Data regarding the number of passengers at train stations were sourced from the website https://statresearch.jp, which aggregates information published by the Japanese Ministry of Land, Infrastructure, Transport, and Tourism. Population and population density data were acquired from https://www.e-stat.go.jp, utilizing information published by the Statistics Bureau, Ministry of Internal Affairs and Communications.

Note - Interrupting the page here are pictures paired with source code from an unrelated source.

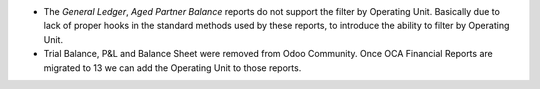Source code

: * The *General Ledger*, *Aged Partner Balance* reports do not support the
  filter by Operating Unit. Basically due to lack of proper hooks in the
  standard methods used by these reports, to introduce the ability to filter
  by Operating Unit.
* Trial Balance, P&L and Balance Sheet were removed from Odoo Community. Once
  OCA Financial Reports are migrated to 13 we can add the Operating Unit to
  those reports.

Longitudinal analysis in a university hospital

A longitudinal analysis was conducted on 177 C. difficile isolates collected at hospital E during the period from 2019 to 2021. Stool specimens were obtained from a total of 177 individuals, consisting of 9 outpatients and 168 inpatients. These individuals exhibited either gastrointestinal (GI) symptoms suspected of CDI or were investigated under the screening purpose of CDI outbreaks. The GDH rapid test (C.DIFF QUIK CHK Complete, Alere Medical, Tokyo, Japan) was employed for the initial diagnosis of CDI. Positive specimens underwent further cultivation on the selective agar plate, CCMA. Additionally, clinical specimens were processed using the GeneXpert system to detect tcdB, cdt, and a mutant form of tcdC. Bacterial DNA was isolated using the Cica geneus DNA extraction kit (Kanto Chemicals), followed by POT genotyping. In cases where C. difficile isolation was performed multiple times from a single patient, only one genotype was included in the analysis. When a patient was readmitted and the isolation of C. difficile was performed, the event was considered independently. The date of specimen collection was used the basis for temporal profiling analysis. The ST genotype was determined either by the protocol previously described13 or by referencing the ST-POT corresponding table provided by Kanto Chemicals and the reference24.